=== Document segment ===

Unit 4: Correlation and Regression

1. Bivariate Data and Scatter Diagram
2. Karl Pearson's Coefficient of Correlation (r)
3. Spearman's Rank Correlation Coefficient
4. Regression: Lines of Regression
5. Properties of Regression Coefficients
6. Angle Between Two Regression Lines
7. Coefficient of Determination (r²)
8. Other Correlation Concepts

1. Bivariate Data and Scatter Diagram

Bivariate Data

Data that involves two different variables, where we are interested in the relationship between them. Each observation consists of a pair of values (x, y).

Example: Height (x) and Weight (y) of students.
Example: Advertising Expenditure (x) and Sales (y) of a product.

Scatter Diagram (or Scatter Plot)

The simplest way to visualize bivariate data. It's a graph where each (x, y) pair is plotted as a single point on a 2D plane.

The pattern of the points helps us identify the type (linear, non-linear) and strength of the relationship.

Perfect Positive Correlation: Points form a perfect straight line sloping upwards.
High Positive Correlation: Points are tightly packed around a straight line sloping upwards.
Low Positive Correlation: Points are loosely scattered around a line sloping upwards.
Perfect Negative Correlation: Points form a perfect straight line sloping downwards.
High/Low Negative Correlation: Same as positive, but sloping downwards.

=== Data section ===

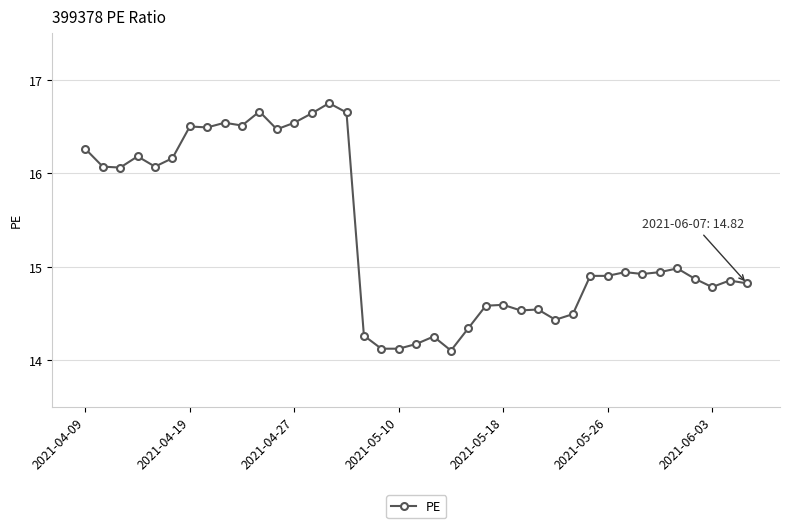

What is the value of the 6th point from the left?

16.2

===

▶ [What is required]:
Answer these about the Unit 4 correlation and regression text:
1. In the text's example, what variable is paired with advertising expenditure?
2. What does the text call the simplest way to visualize bivariate data?
3. What do the points form when there is perfect negative correlation?

▶ [Result of this exercise]:
1. Sales (y) of a product.
2. A scatter diagram, or scatter plot.
3. A perfect straight line sloping downwards.